You know, like feel.
Emote. Get angry. Lose our shit. Live in desperateness. Be vulnerable. Do awkward things. Be physical. Trust our instinct. Live privately publicly. Be seen with our imperfections. Stay in conflict.
But it’s hard to call upon and then live in those deep expressions of being human in our work when A) we run away from them in life and B) our natural tendency is to avoid conflict and seek stasis.
Simply, in life when it comes to big conflict, our fight or flight response kicks in.
Generally we run away, shut down, deny, brace for impact, pretend nothing’s happening at all, or get passive-aggressive.

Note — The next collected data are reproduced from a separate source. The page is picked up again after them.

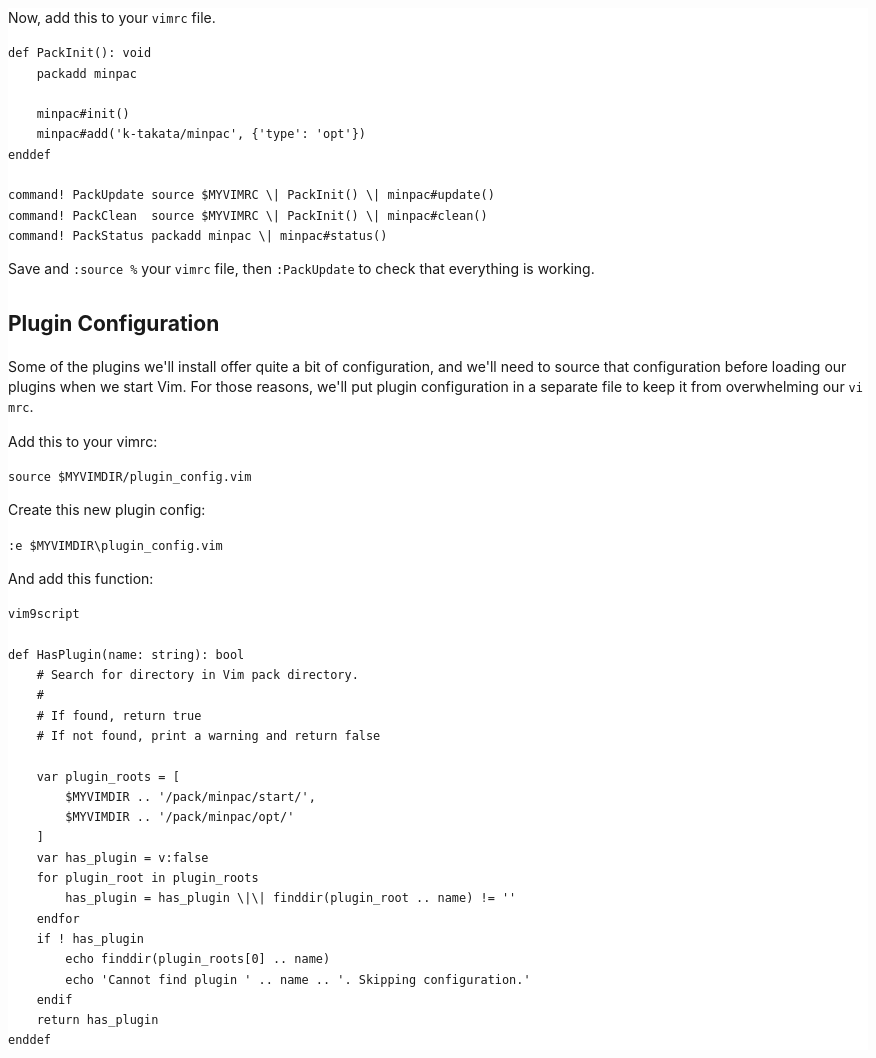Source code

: Now, add this to your `vimrc` file.

```vim
def PackInit(): void
	packadd minpac

	minpac#init()
	minpac#add('k-takata/minpac', {'type': 'opt'})
enddef

command! PackUpdate source $MYVIMRC \| PackInit() \| minpac#update()
command! PackClean  source $MYVIMRC \| PackInit() \| minpac#clean()
command! PackStatus packadd minpac \| minpac#status()
```

Save and `:source %` your `vimrc` file, then `:PackUpdate` to check that everything is working.

## Plugin Configuration

Some of the plugins we'll install offer quite a bit of configuration, and we'll need to source that configuration before loading our plugins when we start Vim. For those reasons, we'll put plugin configuration in a separate file to keep it from overwhelming our `vimrc`.

Add this to your vimrc:

```vim
source $MYVIMDIR/plugin_config.vim
```

Create this new plugin config:

```vim
:e $MYVIMDIR\plugin_config.vim
```

And add this function:

```vim
vim9script

def HasPlugin(name: string): bool
	# Search for directory in Vim pack directory.
	# 
	# If found, return true
	# If not found, print a warning and return false
	
	var plugin_roots = [
		$MYVIMDIR .. '/pack/minpac/start/',
		$MYVIMDIR .. '/pack/minpac/opt/'
	]
	var has_plugin = v:false
	for plugin_root in plugin_roots
		has_plugin = has_plugin \|\| finddir(plugin_root .. name) != ''
	endfor
	if ! has_plugin
		echo finddir(plugin_roots[0] .. name)
		echo 'Cannot find plugin ' .. name .. '. Skipping configuration.'
	endif
	return has_plugin
enddef
```

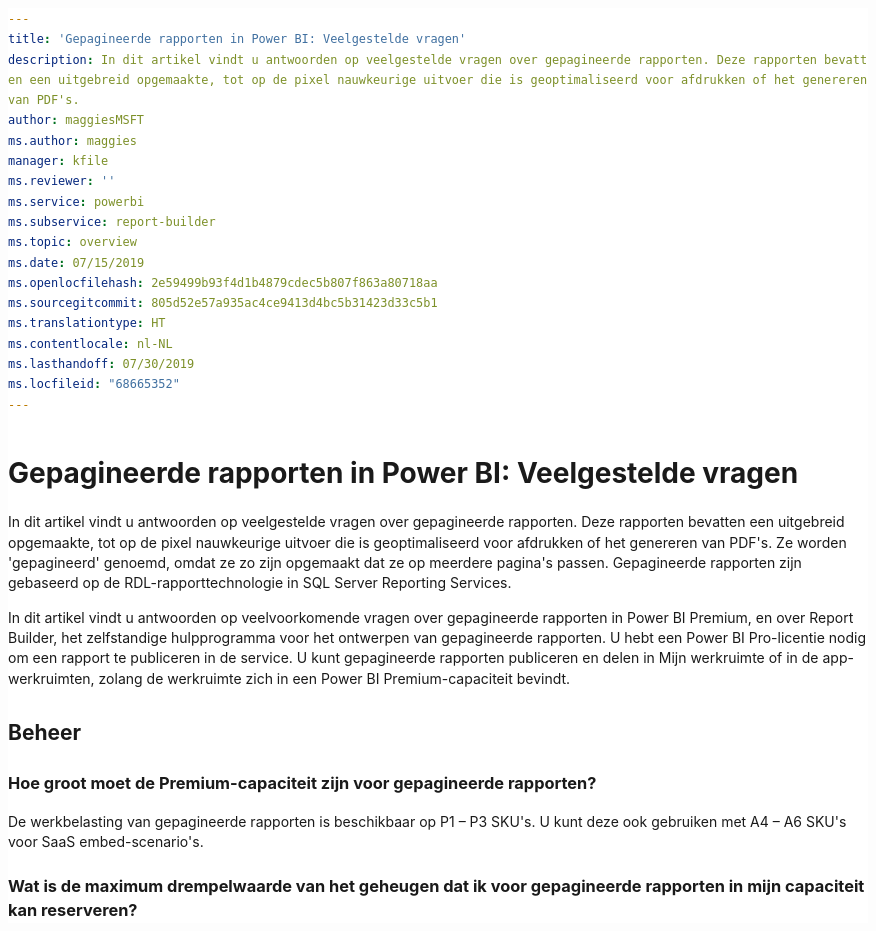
 ```yaml
---
title: 'Gepagineerde rapporten in Power BI: Veelgestelde vragen'
description: In dit artikel vindt u antwoorden op veelgestelde vragen over gepagineerde rapporten. Deze rapporten bevatten een uitgebreid opgemaakte, tot op de pixel nauwkeurige uitvoer die is geoptimaliseerd voor afdrukken of het genereren van PDF's.
author: maggiesMSFT
ms.author: maggies
manager: kfile
ms.reviewer: ''
ms.service: powerbi
ms.subservice: report-builder
ms.topic: overview
ms.date: 07/15/2019
ms.openlocfilehash: 2e59499b93f4d1b4879cdec5b807f863a80718aa
ms.sourcegitcommit: 805d52e57a935ac4ce9413d4bc5b31423d33c5b1
ms.translationtype: HT
ms.contentlocale: nl-NL
ms.lasthandoff: 07/30/2019
ms.locfileid: "68665352"
---
```

# <a name="paginated-reports-in-power-bi-faq"></a>Gepagineerde rapporten in Power BI: Veelgestelde vragen 

In dit artikel vindt u antwoorden op veelgestelde vragen over gepagineerde rapporten. Deze rapporten bevatten een uitgebreid opgemaakte, tot op de pixel nauwkeurige uitvoer die is geoptimaliseerd voor afdrukken of het genereren van PDF's. Ze worden 'gepagineerd' genoemd, omdat ze zo zijn opgemaakt dat ze op meerdere pagina's passen. Gepagineerde rapporten zijn gebaseerd op de RDL-rapporttechnologie in SQL Server Reporting Services. 

In dit artikel vindt u antwoorden op veelvoorkomende vragen over gepagineerde rapporten in Power BI Premium, en over Report Builder, het zelfstandige hulpprogramma voor het ontwerpen van gepagineerde rapporten. U hebt een Power BI Pro-licentie nodig om een rapport te publiceren in de service. U kunt gepagineerde rapporten publiceren en delen in Mijn werkruimte of in de app-werkruimten, zolang de werkruimte zich in een Power BI Premium-capaciteit bevindt. 

## <a name="administration"></a>Beheer

### <a name="what-size-premium-capacity-do-i-need-for-paginated-reports"></a>Hoe groot moet de Premium-capaciteit zijn voor gepagineerde rapporten?

De werkbelasting van gepagineerde rapporten is beschikbaar op P1 – P3 SKU's.  U kunt deze ook gebruiken met A4 – A6 SKU's voor SaaS embed-scenario's.

### <a name="what-is-the-maximum-memory-threshold-i-can-put-for-paginated-reports-in-my-capacity"></a>Wat is de maximum drempelwaarde van het geheugen dat ik voor gepagineerde rapporten in mijn capaciteit kan reserveren?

But those options aren’t really what makes for authentic, dynamic, voluminous, free storytelling when it comes to acting.
So life makes us not want to feel and acting is asking us to feel fully. WTF! It’s some major contradictory cosmic joke being played on artists.
But this is why we study. And practice. And attempt and try things. And experience.
This is why we build awareness and expand our consciousness. This is why we become empaths and stop judging (ourselves and others). And as we start to change our relationship to our feelings we are able to more effortlessly feel them and share them. In life and in our work.
It’s not a gender problem. It’s a human being problem. But since men and women both process and express feelings differently, and as feeling becomes more complex (and often more painful) both genders have ways to control and shut down. The goal is to let go of that which needs to be released in order to energetically give rise to story.
Sometimes, I’ve found it’s about allowing ourselves to be more like the other in our work. Basically it’s finding your spirit animal in the other sex! For men, it’s often allowing themselves to be more sensitive, to give themselves permission to feel things that culturally they don’t often allow themselves to feel. Vulnerability.
For women, it’s about getting into the unapologetic part of themselves. To stop saying, “Sorry!” for simply existing and to actually get more into their (manly) ownership of things. It’s okay to be strong.
From a scientific standpoint, we are both. We are all both masculine and feminine energy. We are all Yin and Yang. We’re really just a bunch of sex cells that are genderless until fertilization. We’re all potential.
So let us all allow our heroes to be both men and women. Seeing the qualities in others, regardless of gender, that inspire us to be better human beings. Not because we ascribe them as male or female, but instead as brave, honest, real, compassionate, strong, genuine and electric.